The case is “particularly horrifying” because it includes photographic evidence of one victim’s torture, the judge told prospective jurors as the trial got under way.

In opening remarks, Prosecutor John Reading told jurors that, according to the facts agreed on by both sides, Ms Sumarti went home with Jutting after he offered her "a large sum of money" on October 25th, 2014. Ms Sumarti, who was in Hong Kong on a tourist visa, had a five-year-old son living with her parents in Indonesia, he said.

Jutting subjected her to “increasingly cruel acts of violence using his belt, sex toys, a pair of pliers and his fists”, Mr Reading said.

He said the pair had previously met when he paid to have sex with her. But on that occasion, because he had been so rough, she offered to give back half the money if she could leave early, which he agreed to.

“After torturing her for three days, he took her into the bathroom, had her kneel in front of the toilet bowl with her hands tied behind her back, made her lick the toilet bowl and then he cut her throat with a serrated-edged knife,” he continued. Jutting continued to saw through her neck when she did not immediately die, he said.

Jutting used his phone to film himself talking about the killing, how he enjoyed dominating Ms Sumarti and how he watched pornographic videos involving extreme violence. He also said he “definitely could not have done that without cocaine”.

In some shots, Ms Sumarti’s body can be seen on the floor of the shower. At one point he wrapped it up and put it in a suitcase that he left on the balcony.

Late on October 31st, 2014, Jutting took Ms Seneng back to his apartment. She was officially in Hong Kong as a foreign maid but was working at a bar when Jutting offered her money for sex, Mr Reading said. After they undressed, Ms Seneng spotted a gag made of some rope that he had left next to the sofa and started to shout, Mr Reading said.

Jutting grabbed her, took a knife he had hidden under a cushion, held it to her throat and told her he would cut her throat if she did not stop.

“She continued to struggle and shout, and he cut her throat,” he told the jurors.

Called emergency number

He made more video recordings, including one that showed Ms Seneng’s body, and told police he used up the rest of his cocaine. He apparently started hallucinating and, believing that the police were coming to get him, called the emergency number.

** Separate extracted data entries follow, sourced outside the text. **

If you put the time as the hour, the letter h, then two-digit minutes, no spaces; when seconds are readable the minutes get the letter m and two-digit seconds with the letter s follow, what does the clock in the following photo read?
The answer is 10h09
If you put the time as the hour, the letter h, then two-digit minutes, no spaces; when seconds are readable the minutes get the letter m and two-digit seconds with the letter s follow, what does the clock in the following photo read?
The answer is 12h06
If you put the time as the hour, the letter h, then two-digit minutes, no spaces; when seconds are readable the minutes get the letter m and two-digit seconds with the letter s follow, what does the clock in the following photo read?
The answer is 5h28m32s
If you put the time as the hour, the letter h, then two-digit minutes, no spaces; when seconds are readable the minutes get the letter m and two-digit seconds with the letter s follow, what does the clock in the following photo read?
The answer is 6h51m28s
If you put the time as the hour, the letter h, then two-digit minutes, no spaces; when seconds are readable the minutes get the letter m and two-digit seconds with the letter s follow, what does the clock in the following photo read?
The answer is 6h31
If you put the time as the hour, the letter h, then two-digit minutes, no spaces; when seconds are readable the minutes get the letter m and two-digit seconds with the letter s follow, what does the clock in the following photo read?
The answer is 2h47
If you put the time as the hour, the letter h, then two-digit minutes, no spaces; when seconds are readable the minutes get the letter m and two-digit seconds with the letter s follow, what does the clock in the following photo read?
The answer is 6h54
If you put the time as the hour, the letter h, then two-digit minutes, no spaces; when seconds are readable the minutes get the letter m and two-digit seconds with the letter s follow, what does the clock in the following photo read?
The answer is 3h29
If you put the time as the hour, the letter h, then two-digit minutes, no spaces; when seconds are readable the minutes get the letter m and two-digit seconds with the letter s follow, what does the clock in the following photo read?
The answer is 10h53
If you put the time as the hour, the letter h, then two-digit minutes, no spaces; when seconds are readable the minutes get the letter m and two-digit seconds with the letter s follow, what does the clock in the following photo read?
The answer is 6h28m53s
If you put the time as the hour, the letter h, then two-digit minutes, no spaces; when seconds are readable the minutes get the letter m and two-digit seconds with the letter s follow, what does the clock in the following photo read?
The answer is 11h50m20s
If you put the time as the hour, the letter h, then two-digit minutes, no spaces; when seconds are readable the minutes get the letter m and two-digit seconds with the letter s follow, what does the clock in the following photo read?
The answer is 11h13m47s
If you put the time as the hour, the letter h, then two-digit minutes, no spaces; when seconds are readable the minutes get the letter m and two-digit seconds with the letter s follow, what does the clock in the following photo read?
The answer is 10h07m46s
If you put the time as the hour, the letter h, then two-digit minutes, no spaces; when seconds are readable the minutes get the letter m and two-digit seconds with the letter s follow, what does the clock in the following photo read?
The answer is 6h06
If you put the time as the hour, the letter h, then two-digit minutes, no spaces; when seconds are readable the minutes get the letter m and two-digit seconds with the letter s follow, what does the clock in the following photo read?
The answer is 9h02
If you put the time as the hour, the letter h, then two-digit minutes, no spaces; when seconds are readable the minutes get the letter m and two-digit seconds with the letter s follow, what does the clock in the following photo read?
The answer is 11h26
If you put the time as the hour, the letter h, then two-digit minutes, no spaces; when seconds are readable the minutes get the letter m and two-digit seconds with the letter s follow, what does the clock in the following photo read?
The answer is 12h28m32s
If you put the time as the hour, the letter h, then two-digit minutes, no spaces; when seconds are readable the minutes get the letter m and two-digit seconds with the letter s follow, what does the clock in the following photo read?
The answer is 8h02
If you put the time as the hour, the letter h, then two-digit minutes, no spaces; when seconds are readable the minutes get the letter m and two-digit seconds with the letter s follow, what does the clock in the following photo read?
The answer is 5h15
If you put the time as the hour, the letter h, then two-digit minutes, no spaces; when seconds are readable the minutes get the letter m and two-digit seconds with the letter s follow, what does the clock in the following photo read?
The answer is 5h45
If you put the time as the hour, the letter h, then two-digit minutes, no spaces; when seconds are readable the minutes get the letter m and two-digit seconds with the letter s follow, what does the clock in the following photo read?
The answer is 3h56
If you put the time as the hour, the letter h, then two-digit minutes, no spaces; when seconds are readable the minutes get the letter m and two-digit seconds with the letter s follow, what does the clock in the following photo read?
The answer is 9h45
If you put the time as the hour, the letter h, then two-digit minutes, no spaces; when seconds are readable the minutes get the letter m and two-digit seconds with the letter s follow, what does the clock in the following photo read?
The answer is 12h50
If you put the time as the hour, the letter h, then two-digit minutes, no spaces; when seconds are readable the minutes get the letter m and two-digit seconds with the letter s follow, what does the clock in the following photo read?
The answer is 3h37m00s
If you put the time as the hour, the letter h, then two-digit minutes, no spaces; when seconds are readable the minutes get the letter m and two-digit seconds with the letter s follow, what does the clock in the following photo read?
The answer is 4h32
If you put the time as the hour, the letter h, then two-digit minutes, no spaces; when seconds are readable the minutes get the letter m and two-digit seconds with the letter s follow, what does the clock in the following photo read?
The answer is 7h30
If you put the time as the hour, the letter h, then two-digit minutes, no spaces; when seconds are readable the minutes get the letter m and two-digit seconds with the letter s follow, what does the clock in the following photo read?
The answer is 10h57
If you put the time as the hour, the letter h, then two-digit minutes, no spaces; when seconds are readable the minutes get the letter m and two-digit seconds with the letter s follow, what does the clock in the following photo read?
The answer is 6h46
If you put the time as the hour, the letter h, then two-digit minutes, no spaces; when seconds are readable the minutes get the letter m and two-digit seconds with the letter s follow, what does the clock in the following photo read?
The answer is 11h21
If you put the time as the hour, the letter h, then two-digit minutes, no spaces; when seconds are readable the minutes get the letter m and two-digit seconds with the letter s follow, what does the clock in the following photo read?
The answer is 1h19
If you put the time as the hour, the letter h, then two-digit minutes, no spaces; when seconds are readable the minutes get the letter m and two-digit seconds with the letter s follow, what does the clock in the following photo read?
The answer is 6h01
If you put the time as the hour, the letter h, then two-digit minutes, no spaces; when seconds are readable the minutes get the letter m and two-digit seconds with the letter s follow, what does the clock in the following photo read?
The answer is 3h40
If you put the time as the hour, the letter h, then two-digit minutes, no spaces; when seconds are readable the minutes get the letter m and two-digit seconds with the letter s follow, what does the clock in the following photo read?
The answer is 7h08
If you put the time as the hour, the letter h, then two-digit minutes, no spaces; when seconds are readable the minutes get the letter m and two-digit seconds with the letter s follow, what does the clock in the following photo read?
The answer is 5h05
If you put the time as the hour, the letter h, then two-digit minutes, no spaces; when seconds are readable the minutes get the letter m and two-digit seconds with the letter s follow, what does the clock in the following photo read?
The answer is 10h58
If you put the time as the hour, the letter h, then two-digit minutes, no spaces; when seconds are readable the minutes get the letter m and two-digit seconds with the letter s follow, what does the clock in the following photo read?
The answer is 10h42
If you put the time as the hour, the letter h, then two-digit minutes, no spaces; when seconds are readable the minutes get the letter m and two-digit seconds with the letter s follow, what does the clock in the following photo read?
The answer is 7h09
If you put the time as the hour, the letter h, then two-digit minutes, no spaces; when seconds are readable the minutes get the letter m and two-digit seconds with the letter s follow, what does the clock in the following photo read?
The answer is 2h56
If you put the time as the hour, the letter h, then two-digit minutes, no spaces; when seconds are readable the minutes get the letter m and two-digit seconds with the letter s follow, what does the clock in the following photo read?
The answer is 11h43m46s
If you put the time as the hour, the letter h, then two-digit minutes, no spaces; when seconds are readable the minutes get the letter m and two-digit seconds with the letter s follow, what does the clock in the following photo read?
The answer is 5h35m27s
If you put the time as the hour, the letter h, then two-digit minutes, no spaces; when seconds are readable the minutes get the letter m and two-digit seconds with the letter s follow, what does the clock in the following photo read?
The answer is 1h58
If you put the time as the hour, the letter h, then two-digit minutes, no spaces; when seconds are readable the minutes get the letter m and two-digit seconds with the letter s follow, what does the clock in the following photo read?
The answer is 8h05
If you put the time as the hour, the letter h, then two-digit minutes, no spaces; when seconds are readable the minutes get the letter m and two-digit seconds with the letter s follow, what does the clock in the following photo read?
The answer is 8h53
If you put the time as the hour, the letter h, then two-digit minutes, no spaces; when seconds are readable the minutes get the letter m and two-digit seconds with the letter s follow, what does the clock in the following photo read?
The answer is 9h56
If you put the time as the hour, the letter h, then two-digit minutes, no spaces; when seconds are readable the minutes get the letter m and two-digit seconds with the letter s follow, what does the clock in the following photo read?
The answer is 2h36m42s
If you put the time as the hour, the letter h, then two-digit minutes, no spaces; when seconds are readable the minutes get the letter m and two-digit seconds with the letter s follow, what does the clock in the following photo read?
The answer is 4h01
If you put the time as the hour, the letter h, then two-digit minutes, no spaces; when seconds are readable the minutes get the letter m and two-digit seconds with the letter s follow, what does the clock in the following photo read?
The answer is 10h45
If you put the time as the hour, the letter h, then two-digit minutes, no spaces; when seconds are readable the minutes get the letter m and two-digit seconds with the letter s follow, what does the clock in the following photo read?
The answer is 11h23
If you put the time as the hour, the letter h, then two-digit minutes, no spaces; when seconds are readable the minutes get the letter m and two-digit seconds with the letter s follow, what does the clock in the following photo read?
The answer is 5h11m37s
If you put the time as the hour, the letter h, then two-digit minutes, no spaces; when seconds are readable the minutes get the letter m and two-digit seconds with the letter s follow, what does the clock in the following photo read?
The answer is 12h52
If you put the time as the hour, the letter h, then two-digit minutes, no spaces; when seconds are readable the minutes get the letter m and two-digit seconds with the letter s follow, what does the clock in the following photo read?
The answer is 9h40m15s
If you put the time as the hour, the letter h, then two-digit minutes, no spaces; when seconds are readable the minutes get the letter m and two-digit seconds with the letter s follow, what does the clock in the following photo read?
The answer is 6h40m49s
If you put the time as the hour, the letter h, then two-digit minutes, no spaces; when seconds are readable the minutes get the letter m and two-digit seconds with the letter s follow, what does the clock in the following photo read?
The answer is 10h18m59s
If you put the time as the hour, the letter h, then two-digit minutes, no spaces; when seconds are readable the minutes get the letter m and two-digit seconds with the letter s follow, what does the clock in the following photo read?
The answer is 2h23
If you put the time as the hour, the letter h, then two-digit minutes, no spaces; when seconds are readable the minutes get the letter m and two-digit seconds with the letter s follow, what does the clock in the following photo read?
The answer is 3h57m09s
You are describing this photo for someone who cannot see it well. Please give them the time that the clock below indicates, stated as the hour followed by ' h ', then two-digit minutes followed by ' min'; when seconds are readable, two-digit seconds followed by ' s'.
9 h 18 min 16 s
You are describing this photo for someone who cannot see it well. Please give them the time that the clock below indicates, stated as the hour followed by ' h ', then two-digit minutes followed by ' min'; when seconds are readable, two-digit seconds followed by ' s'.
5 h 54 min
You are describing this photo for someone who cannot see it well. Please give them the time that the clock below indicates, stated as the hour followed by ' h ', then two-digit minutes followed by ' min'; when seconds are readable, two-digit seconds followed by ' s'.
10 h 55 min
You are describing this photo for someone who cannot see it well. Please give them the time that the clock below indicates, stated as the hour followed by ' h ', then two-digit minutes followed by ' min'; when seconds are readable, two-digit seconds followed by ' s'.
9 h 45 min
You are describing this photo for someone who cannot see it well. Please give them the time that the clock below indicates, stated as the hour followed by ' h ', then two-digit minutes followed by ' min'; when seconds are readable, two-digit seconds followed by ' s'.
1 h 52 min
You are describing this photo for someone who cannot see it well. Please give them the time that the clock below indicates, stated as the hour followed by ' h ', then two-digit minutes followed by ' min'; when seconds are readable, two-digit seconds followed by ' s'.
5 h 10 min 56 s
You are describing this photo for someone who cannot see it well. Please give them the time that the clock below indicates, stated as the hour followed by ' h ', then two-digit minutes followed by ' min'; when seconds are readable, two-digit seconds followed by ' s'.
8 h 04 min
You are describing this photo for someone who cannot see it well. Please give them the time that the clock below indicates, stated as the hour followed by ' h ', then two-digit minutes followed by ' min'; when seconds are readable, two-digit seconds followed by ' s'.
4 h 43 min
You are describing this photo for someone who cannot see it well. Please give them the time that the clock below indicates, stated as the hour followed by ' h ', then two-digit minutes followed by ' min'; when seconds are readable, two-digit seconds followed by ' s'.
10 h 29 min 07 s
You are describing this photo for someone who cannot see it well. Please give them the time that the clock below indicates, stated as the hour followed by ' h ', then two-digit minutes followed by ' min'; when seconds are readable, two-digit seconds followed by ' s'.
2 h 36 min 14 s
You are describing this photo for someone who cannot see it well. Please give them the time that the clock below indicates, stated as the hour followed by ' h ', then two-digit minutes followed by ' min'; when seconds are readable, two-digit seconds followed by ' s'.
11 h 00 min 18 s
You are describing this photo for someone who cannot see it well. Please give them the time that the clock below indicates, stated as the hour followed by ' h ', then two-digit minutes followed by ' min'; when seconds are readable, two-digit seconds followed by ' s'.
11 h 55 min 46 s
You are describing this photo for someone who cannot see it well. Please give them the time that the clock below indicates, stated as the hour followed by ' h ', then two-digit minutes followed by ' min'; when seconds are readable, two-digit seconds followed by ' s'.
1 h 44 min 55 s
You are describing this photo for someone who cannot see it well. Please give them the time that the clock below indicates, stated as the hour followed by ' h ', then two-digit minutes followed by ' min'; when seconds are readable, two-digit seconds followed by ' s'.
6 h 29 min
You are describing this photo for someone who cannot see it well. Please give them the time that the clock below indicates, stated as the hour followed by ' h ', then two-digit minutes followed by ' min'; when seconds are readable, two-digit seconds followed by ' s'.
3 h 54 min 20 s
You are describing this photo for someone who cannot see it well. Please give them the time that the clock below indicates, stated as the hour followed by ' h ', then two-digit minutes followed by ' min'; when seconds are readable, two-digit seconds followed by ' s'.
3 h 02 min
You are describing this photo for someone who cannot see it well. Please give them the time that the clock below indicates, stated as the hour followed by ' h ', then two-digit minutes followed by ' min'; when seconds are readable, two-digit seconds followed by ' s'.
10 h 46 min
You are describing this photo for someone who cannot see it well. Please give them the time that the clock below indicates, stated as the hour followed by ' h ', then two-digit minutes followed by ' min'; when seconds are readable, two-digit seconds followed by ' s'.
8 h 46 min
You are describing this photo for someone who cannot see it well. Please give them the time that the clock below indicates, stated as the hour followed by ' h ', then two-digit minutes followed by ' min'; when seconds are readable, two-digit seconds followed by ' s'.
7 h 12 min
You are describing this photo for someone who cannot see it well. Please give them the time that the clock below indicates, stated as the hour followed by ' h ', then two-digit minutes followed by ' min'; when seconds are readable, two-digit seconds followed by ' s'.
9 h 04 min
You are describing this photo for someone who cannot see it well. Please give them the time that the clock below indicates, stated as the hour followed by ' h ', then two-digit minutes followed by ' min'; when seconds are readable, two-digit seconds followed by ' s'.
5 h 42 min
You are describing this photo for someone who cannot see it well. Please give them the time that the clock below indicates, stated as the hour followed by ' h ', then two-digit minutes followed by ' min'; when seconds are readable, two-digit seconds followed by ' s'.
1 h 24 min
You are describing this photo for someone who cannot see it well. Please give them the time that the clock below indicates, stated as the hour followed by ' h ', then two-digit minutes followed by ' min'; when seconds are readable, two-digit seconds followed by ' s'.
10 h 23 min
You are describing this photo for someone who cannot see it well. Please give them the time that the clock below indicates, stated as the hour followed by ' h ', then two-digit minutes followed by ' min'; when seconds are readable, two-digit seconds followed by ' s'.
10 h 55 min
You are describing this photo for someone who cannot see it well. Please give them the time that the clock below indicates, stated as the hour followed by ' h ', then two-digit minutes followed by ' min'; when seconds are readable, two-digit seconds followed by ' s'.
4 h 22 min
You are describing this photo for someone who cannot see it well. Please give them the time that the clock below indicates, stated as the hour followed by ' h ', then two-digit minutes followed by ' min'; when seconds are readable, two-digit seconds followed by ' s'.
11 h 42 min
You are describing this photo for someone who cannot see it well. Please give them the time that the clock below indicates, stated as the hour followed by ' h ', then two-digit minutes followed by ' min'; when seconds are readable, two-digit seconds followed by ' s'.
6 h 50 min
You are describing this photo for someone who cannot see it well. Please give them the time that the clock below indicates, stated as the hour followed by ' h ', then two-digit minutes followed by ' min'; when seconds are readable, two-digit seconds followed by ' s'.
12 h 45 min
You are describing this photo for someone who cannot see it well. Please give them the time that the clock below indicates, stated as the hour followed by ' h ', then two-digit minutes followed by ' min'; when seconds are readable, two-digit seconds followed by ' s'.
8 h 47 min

Officers who arrived found the body and arrested him. In interviews, he gave police a description of what happened and discussed his drug use.

Mr Reading said traces of cocaine were detected in more than two dozen small plastic bags found in Jutting’s apartment.

Jutting, who watched from the glass-screened dock, wore a dark blue shirt, dark-framed glasses and looked much slimmer than in court appearances last year.

When the clerk asked what his plea was to the two murder charge, he replied “Not guilty to murder by reason of diminished responsibility but guilty of manslaughter”, which the prosecutors refused to accept, meaning the trial on the murder charges will proceed.

A third charge was also read out - unlawful burial of Ms Sumarti’s body - to which he pleaded guilty.

Judge Michael Stuart-Moore told jurors before the selection began that the evidence includes “extremely upsetting” colour photos.

“Much of what the jury will see or hear is very disturbing indeed,” he said, but added that the Jutting is entitled to a fair trial.

While Jutting’s initial guilty to manslaughter plea was rejected, the judge told jurors that they could still decide between finding him guilty of murder or manslaughter.